• **EXTRACTED MATERIAL**:
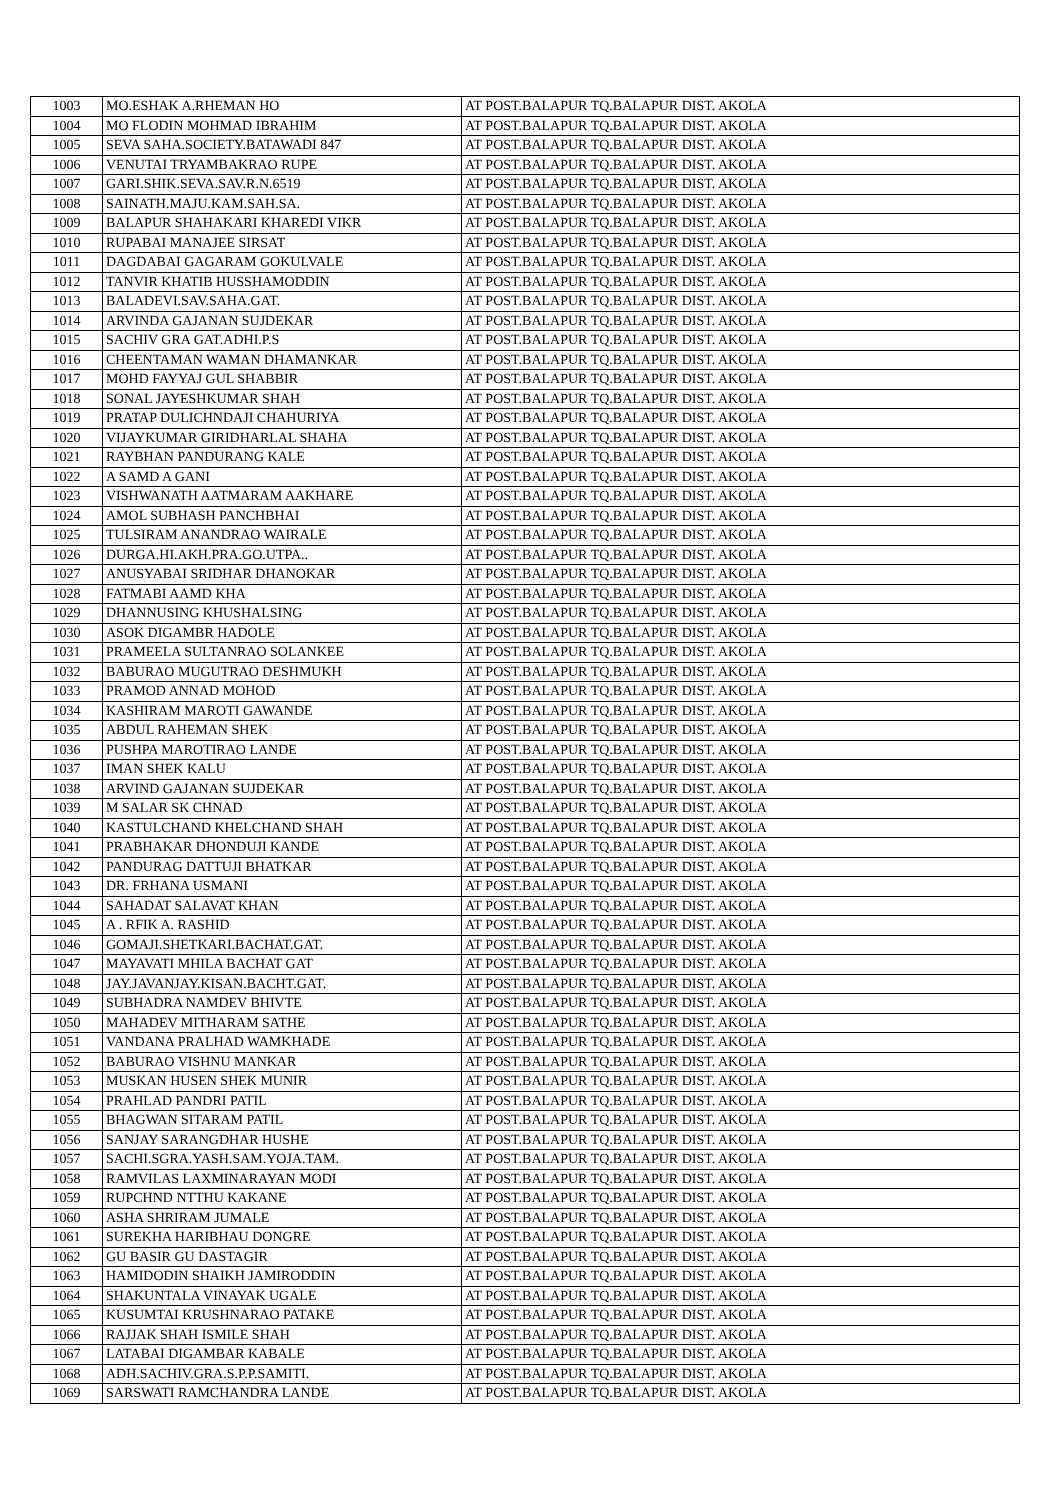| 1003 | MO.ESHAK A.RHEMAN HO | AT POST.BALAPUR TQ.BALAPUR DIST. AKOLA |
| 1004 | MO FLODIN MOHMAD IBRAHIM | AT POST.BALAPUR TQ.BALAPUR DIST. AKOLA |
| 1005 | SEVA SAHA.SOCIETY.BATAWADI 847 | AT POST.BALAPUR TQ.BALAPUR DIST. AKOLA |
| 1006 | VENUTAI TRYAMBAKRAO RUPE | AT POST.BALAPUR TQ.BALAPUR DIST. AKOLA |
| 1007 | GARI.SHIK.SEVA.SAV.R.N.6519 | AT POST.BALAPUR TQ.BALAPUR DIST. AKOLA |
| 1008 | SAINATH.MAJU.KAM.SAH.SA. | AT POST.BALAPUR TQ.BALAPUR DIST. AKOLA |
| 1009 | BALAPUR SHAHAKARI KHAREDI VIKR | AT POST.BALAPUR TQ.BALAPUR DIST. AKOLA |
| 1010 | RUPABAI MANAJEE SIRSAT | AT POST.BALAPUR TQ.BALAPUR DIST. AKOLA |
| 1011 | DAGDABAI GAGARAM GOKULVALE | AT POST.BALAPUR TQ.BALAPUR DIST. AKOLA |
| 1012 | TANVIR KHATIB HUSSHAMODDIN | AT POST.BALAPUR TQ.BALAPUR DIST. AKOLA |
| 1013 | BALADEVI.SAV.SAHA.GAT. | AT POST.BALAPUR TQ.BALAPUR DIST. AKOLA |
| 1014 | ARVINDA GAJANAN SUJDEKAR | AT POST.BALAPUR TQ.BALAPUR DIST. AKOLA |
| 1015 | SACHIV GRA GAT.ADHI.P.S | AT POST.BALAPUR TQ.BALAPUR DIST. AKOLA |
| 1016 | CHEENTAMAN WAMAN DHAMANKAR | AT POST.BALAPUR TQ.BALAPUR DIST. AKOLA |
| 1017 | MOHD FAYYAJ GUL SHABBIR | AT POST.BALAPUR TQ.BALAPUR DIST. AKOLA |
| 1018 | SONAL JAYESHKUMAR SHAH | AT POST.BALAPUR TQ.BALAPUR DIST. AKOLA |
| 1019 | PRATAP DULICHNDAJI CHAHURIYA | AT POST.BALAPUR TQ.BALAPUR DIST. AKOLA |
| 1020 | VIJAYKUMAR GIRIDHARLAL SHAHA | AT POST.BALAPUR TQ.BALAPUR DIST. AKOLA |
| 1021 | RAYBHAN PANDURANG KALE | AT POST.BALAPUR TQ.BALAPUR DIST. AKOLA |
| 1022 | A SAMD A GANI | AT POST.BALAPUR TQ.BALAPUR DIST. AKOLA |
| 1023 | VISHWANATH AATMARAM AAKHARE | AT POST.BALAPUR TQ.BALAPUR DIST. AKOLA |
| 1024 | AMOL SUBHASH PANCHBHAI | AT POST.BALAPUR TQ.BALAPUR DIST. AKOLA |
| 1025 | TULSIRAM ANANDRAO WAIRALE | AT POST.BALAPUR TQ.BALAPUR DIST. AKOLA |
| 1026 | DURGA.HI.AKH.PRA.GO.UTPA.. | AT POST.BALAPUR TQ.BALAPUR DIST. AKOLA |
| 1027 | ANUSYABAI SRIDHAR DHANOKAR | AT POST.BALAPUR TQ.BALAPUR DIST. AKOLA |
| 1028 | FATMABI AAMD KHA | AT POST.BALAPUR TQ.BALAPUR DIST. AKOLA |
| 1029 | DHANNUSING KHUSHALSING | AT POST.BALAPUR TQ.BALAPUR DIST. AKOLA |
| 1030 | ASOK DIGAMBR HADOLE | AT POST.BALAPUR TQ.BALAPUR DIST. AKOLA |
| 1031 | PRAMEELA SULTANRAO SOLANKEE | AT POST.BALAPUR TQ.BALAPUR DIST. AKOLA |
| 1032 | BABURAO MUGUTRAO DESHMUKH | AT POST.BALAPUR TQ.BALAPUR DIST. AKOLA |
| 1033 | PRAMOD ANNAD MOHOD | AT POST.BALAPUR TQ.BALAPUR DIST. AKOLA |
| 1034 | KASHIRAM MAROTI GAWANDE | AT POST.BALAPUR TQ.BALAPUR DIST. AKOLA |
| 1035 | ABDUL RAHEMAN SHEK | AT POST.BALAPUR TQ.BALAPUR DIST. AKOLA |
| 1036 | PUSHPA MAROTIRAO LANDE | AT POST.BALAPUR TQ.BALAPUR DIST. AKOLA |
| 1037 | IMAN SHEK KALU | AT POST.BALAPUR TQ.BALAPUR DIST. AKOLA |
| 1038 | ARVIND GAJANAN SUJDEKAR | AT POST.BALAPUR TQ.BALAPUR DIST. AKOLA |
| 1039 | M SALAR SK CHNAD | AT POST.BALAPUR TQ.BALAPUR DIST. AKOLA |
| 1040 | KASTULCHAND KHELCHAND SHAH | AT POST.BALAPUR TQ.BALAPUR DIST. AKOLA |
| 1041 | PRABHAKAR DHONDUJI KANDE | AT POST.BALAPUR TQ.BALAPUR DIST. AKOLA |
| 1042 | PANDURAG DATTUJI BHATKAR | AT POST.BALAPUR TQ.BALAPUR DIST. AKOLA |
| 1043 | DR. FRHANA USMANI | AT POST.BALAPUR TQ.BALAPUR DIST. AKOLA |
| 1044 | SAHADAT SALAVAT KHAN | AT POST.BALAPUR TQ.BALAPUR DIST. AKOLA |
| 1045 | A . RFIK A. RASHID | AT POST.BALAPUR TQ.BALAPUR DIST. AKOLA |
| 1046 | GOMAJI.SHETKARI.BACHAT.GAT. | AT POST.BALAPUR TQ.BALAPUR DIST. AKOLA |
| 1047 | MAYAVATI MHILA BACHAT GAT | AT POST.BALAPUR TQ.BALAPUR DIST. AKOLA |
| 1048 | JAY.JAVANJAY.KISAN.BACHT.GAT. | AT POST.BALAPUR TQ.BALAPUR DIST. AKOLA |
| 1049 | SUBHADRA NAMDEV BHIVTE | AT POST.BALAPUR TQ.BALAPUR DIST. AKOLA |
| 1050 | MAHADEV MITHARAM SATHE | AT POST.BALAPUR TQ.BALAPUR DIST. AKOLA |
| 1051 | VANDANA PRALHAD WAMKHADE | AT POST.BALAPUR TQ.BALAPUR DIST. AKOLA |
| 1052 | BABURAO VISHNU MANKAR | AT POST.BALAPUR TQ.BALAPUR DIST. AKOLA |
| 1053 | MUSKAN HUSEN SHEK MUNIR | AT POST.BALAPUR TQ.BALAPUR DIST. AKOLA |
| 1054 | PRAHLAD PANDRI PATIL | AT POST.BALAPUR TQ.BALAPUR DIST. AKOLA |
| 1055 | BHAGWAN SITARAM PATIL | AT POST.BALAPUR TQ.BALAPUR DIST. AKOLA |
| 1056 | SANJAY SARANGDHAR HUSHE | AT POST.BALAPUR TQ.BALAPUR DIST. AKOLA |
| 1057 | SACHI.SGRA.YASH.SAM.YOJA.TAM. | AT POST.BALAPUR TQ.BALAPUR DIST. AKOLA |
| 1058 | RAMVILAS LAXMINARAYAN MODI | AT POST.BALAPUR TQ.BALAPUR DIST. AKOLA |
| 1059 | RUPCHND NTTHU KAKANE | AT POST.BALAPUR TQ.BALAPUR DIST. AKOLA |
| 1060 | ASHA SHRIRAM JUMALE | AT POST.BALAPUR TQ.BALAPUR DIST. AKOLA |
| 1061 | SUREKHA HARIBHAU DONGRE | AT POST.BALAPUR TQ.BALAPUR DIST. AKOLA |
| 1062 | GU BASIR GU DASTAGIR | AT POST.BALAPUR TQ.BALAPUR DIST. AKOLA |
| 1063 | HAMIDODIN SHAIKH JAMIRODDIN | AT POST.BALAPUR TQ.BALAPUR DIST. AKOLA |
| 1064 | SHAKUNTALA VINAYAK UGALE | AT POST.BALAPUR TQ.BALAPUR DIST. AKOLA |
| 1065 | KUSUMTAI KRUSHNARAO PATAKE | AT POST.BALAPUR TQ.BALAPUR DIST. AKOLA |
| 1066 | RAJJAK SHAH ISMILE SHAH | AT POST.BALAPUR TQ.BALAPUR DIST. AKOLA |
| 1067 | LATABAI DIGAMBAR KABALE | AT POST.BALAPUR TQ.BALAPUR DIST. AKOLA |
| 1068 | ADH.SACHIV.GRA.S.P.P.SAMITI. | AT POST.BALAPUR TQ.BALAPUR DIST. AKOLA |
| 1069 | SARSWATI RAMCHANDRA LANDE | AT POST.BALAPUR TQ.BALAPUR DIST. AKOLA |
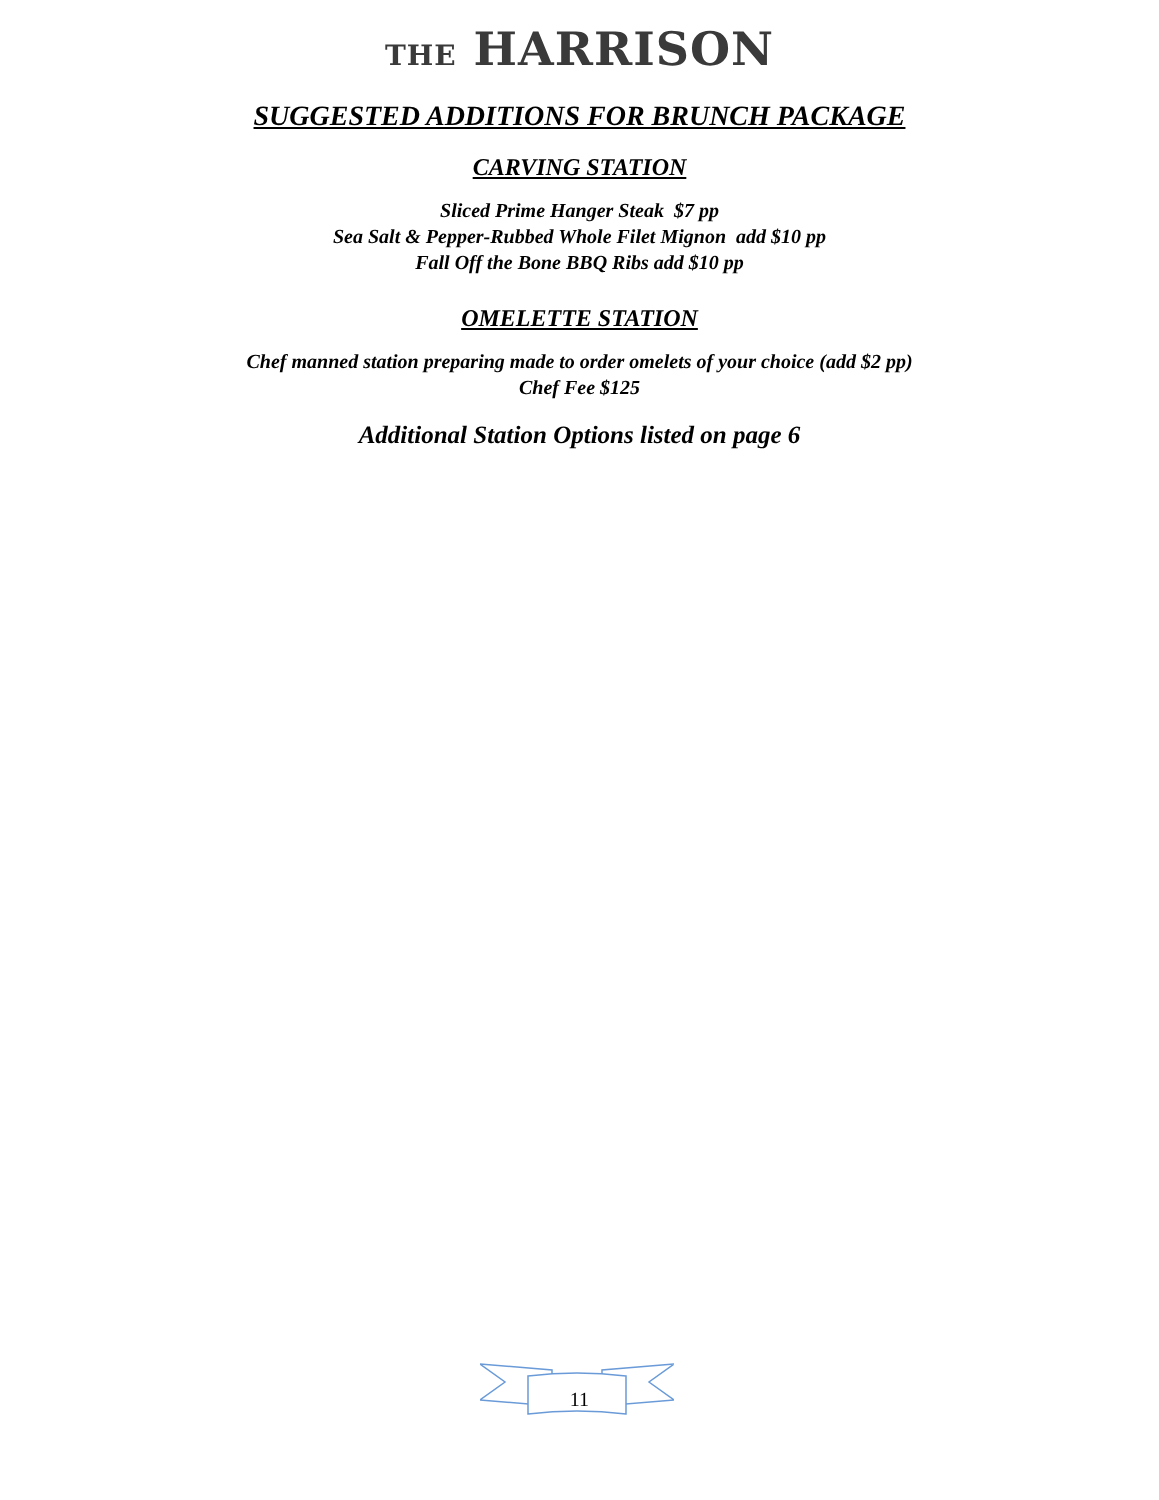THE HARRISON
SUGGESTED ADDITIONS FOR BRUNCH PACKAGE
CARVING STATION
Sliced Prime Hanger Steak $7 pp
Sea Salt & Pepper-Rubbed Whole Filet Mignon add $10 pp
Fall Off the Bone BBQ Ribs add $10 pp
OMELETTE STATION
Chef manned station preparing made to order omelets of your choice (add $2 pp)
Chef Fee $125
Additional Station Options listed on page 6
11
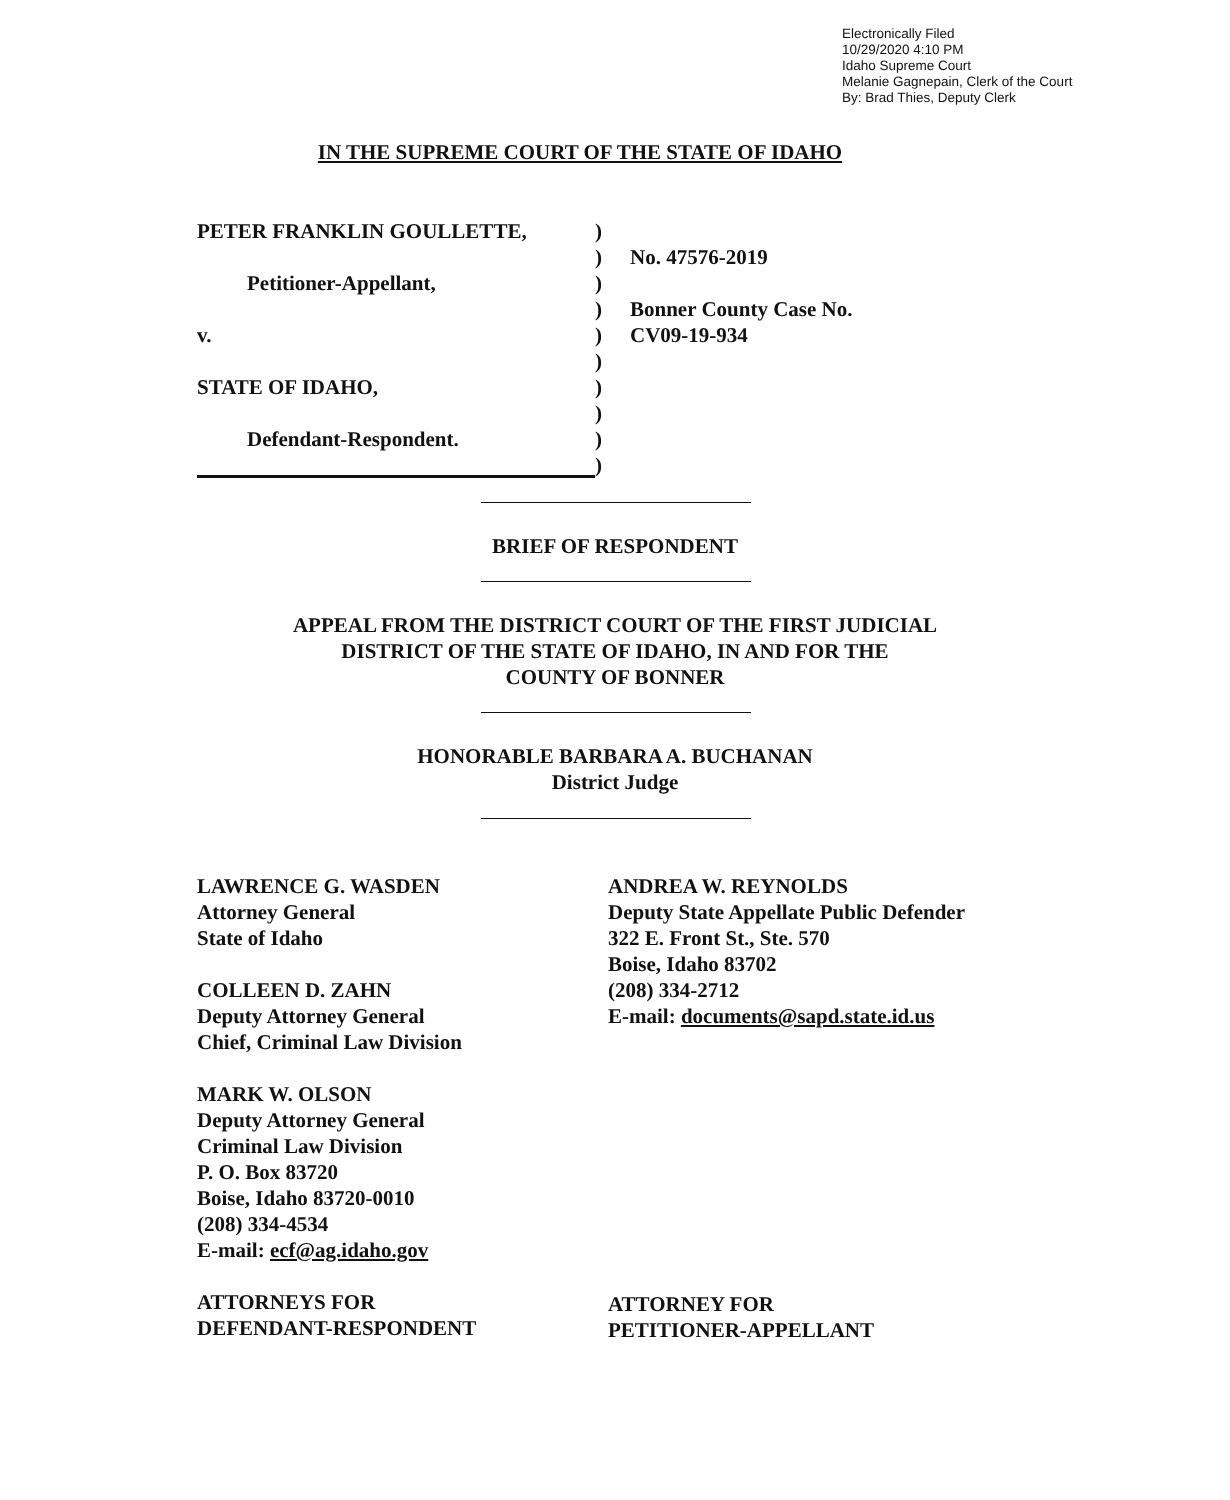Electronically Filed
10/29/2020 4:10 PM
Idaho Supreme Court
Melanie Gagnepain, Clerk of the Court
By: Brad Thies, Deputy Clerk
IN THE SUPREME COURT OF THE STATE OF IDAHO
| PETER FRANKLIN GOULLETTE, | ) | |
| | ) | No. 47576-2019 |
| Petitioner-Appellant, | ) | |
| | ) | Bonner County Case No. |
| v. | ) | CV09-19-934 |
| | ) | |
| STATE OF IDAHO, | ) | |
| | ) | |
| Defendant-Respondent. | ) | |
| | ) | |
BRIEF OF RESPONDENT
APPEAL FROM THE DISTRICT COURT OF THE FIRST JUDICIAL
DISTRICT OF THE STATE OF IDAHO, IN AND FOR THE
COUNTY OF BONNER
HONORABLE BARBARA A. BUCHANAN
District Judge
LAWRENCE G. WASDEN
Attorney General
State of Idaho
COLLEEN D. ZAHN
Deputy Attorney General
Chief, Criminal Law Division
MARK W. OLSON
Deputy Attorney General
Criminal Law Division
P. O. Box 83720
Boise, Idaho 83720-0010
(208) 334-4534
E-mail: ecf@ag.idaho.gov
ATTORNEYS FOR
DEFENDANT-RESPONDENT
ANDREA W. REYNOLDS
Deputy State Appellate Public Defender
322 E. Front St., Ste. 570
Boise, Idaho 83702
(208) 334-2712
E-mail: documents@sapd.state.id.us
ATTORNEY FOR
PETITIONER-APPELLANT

• **TASK REQUIREMENTS**:
Only a number is expected in response: how many lines of the records above include the word "Clerk".

• **TASK ANSWER**:
2